◆ **Task prompt**:
What is needed here is an exact copy of every entry.
Content starts
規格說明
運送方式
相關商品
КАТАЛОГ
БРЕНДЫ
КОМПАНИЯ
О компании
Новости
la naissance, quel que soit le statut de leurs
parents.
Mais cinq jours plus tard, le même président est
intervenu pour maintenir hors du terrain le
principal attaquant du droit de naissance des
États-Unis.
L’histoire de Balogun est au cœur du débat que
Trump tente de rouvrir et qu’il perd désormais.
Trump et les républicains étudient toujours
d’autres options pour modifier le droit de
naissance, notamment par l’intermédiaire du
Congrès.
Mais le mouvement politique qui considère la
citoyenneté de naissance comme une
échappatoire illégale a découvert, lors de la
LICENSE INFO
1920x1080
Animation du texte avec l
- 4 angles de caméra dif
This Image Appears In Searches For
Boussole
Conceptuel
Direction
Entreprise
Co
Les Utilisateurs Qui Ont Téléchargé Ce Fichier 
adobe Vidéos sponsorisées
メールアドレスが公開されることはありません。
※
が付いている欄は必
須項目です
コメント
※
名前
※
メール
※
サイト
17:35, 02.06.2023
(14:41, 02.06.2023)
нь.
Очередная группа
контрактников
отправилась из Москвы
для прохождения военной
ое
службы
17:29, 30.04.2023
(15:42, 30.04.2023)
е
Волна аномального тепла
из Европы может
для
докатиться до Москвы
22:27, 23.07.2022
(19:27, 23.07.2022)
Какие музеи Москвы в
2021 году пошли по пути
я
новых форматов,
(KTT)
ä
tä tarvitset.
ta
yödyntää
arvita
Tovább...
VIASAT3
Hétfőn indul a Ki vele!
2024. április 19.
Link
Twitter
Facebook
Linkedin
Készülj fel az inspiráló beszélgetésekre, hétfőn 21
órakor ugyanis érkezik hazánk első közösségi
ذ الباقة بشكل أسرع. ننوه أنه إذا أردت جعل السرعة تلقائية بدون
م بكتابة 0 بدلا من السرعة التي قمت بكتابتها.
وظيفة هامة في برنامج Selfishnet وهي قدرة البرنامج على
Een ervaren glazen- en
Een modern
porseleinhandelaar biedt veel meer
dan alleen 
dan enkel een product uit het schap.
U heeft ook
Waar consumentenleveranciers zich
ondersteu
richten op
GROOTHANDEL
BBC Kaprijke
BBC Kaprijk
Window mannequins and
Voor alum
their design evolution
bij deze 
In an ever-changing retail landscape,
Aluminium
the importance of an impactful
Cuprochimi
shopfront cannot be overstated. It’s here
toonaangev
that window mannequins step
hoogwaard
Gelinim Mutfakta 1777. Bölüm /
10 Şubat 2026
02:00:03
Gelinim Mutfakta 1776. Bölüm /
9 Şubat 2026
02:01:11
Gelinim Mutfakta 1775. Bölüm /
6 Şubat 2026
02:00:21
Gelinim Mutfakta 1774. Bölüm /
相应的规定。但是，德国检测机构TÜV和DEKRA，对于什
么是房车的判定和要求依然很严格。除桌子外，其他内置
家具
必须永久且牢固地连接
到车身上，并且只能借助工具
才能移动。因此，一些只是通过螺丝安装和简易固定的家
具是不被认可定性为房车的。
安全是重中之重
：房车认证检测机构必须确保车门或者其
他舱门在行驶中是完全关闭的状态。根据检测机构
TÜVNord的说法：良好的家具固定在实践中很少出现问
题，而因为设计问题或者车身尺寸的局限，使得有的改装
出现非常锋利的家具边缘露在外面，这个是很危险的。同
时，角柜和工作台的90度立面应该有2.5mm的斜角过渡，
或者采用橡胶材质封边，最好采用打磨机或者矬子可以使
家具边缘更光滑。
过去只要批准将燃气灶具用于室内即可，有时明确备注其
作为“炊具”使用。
Content ends
◆ **Finished task**:
規格說明
運送方式
相關商品
КАТАЛОГ
БРЕНДЫ
КОМПАНИЯ
О компании
Новости
la naissance, quel que soit le statut de leurs
parents.
Mais cinq jours plus tard, le même président est
intervenu pour maintenir hors du terrain le
principal attaquant du droit de naissance des
États-Unis.
L’histoire de Balogun est au cœur du débat que
Trump tente de rouvrir et qu’il perd désormais.
Trump et les républicains étudient toujours
d’autres options pour modifier le droit de
naissance, notamment par l’intermédiaire du
Congrès.
Mais le mouvement politique qui considère la
citoyenneté de naissance comme une
échappatoire illégale a découvert, lors de la
LICENSE INFO
1920x1080
Animation du texte avec l
- 4 angles de caméra dif
This Image Appears In Searches For
Boussole
Conceptuel
Direction
Entreprise
Co
Les Utilisateurs Qui Ont Téléchargé Ce Fichier 
adobe Vidéos sponsorisées
メールアドレスが公開されることはありません。
※
が付いている欄は必
須項目です
コメント
※
名前
※
メール
※
サイト
17:35, 02.06.2023
(14:41, 02.06.2023)
нь.
Очередная группа
контрактников
отправилась из Москвы
для прохождения военной
ое
службы
17:29, 30.04.2023
(15:42, 30.04.2023)
е
Волна аномального тепла
из Европы может
для
докатиться до Москвы
22:27, 23.07.2022
(19:27, 23.07.2022)
Какие музеи Москвы в
2021 году пошли по пути
я
новых форматов,
(KTT)
ä
tä tarvitset.
ta
yödyntää
arvita
Tovább...
VIASAT3
Hétfőn indul a Ki vele!
2024. április 19.
Link
Twitter
Facebook
Linkedin
Készülj fel az inspiráló beszélgetésekre, hétfőn 21
órakor ugyanis érkezik hazánk első közösségi
ذ الباقة بشكل أسرع. ننوه أنه إذا أردت جعل السرعة تلقائية بدون
م بكتابة 0 بدلا من السرعة التي قمت بكتابتها.
وظيفة هامة في برنامج Selfishnet وهي قدرة البرنامج على
Een ervaren glazen- en
Een modern
porseleinhandelaar biedt veel meer
dan alleen 
dan enkel een product uit het schap.
U heeft ook
Waar consumentenleveranciers zich
ondersteu
richten op
GROOTHANDEL
BBC Kaprijke
BBC Kaprijk
Window mannequins and
Voor alum
their design evolution
bij deze 
In an ever-changing retail landscape,
Aluminium
the importance of an impactful
Cuprochimi
shopfront cannot be overstated. It’s here
toonaangev
that window mannequins step
hoogwaard
Gelinim Mutfakta 1777. Bölüm /
10 Şubat 2026
02:00:03
Gelinim Mutfakta 1776. Bölüm /
9 Şubat 2026
02:01:11
Gelinim Mutfakta 1775. Bölüm /
6 Şubat 2026
02:00:21
Gelinim Mutfakta 1774. Bölüm /
相应的规定。但是，德国检测机构TÜV和DEKRA，对于什
么是房车的判定和要求依然很严格。除桌子外，其他内置
家具
必须永久且牢固地连接
到车身上，并且只能借助工具
才能移动。因此，一些只是通过螺丝安装和简易固定的家
具是不被认可定性为房车的。
安全是重中之重
：房车认证检测机构必须确保车门或者其
他舱门在行驶中是完全关闭的状态。根据检测机构
TÜVNord的说法：良好的家具固定在实践中很少出现问
题，而因为设计问题或者车身尺寸的局限，使得有的改装
出现非常锋利的家具边缘露在外面，这个是很危险的。同
时，角柜和工作台的90度立面应该有2.5mm的斜角过渡，
或者采用橡胶材质封边，最好采用打磨机或者矬子可以使
家具边缘更光滑。
过去只要批准将燃气灶具用于室内即可，有时明确备注其
作为“炊具”使用。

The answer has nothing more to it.